Scientists demonstrate new method for discovering cancer gene function
Using a new approach for dissecting the complicated interactions among many genes, scientists at Dana-Farber Cancer Institute have discovered how a common cancer gene works in tandem with another gene to spur the unchecked growth of cells. The researchers say the technique was so useful in solving a longstanding puzzle that it may expedite the discovery of other such gene interactions that lead to cancer, and could accelerate the development of new cancer drugs.
The report in the Aug. 8 issue of Cell describes how the method was used in identifying what additional genes are affected by the common oncogene, cyclin D1, when it makes too much of its normal protein. By combining two types of data and applying a powerful statistical tool, the researchers pinpointed an unsuspected gene, C/EBP-beta, as a key mediator of cyclin D1 action.
Justin Lamb, PhD, a molecular biologist at Dana-Farber and lead author of the report, said the previous experimental efforts had failed to identify genetic accomplices of cyclin D1 in triggering cancer. “We didnt know what cyclin D1 was interacting with,” said Lamb.
Sridhar Ramaswamy, MD, second author of the paper and the developer of a human tumor database used in the experiment, said that even when similar cancer gene interactions had been discovered in the laboratory, “the open question has been whether what is found in the test tube is what really happens in human tumors. The patterns of gene expression we found in human tumors corroborated our in vitro finding, and I think that the paper represents a proof of concept of the approach.”
The research was carried out in the laboratory of Mark E. Ewen, PhD, senior author of the paper.
Cancer is now viewed as a set of diseases fundamentally caused by mutations in genes that normally regulate all aspects of cellular function. Dozens of mutated oncogenes are known: some overproduce a growth signal to produce runaway cell division, while others fail to exert their normal check on excessive growth.
Oncogenes, however, dont act alone. Their aberrant signals are relayed through other genes that interact in complex cascades, akin to a bucket brigade used to fight a fire. Lab procedures used to sort out which genes (actually, the proteins they produce) connect with each other rely on cancer cells in culture. This is not necessarily comparable to cells from a human patient. These studies are also time-consuming and require highly skilled scientists and technicians.
Lamb sought a way to combine, and perhaps shorten, this molecular biology approach with another strategy – one which would make use of data from the Global Cancer Map, a database established by Ramaswamy of information from hundreds of samples of human tumors and normal tissue.
For one arm of the experiment, the researchers artificially overexpressed cyclin D1 in human breast cancer cells in a test tube culture. They collected the genetic output of those cells, in the form of the RNA “messages” made by the thousands of genes in the cancer cells. The levels of some of these messages would have been altered by the action of the overexpressed cyclin D1 gene. To identify those messages, and the genes that produced them, the scientists placed RNA from the cancer cells on gene chips, or microarrays, which measure the activity of thousands of genes at once.
The gene chips identified 21 genes that were spurred into high gear by cyclin D1, making them prime suspects for being “downstream targets” of cyclin D1 overexpression. The scientists could then compare this 21 gene “expression signature” with gene activity in actual human tumors containing an overactive cyclin D1 gene. “The question was, could we find that same set of genes in human tumor samples,” said Lamb. “If so, we would know if they were relevant in human cancer.”
The activity of different genes in 190 human tumor samples was already profiled in the Global Cancer Map, and, using a statistical tool called the Kolmogorov-Smirnov metric, the scientists showed that the 21 genes identified by the gene chips correlated closely with human tumors having high expression levels of cyclin D1.
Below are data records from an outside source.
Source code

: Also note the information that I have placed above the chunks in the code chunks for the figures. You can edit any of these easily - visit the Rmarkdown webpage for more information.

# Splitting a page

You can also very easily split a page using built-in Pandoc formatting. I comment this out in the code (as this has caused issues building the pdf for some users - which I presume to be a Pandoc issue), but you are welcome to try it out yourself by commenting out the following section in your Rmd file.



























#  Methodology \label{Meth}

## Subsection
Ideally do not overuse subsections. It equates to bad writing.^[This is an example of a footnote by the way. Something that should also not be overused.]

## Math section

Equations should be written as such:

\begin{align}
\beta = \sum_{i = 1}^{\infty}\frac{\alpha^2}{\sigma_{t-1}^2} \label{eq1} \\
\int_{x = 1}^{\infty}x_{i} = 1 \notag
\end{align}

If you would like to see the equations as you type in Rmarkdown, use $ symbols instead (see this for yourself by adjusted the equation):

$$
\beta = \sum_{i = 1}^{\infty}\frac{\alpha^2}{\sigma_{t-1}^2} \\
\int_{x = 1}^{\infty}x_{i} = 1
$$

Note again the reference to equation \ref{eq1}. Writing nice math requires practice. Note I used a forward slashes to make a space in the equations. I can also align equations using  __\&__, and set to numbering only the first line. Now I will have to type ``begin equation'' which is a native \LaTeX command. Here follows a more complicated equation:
Finally, the scientists used the Kolmogorov-Smirnov tool again, this time to sort among the 16,000 different genes in tumors in the cancer map database, ranking each one of the 16,000 by its similarity in expression pattern to those in the 21-gene expression signature discovered in the laboratory cancer cells. The process can be likened to the results of an Internet search engine that ranks each “hit” by how closely it matches the keywords in the search.
It was this “data-mining” process that turned up the C/EBP-beta gene, which makes a protein known as a transcription factor, as a frequent co-conspirator with the genes in the cyclin D1 expression signature. The data strongly suggest, say the scientists, that the C/EBP-beta is involved in regulating genes affected by cyclin D1 overexpression, and is therefore likely a principal participant in a previously-unappreciated mechanism of cyclin D1 action.
“By inference,” says Ramaswamy, “C/EBP-beta is required for cyclin D1 to exert its effect in human cancer.” If so, the gene might be added to the list of targets in cancer cells that could be attacked with highly specific drugs.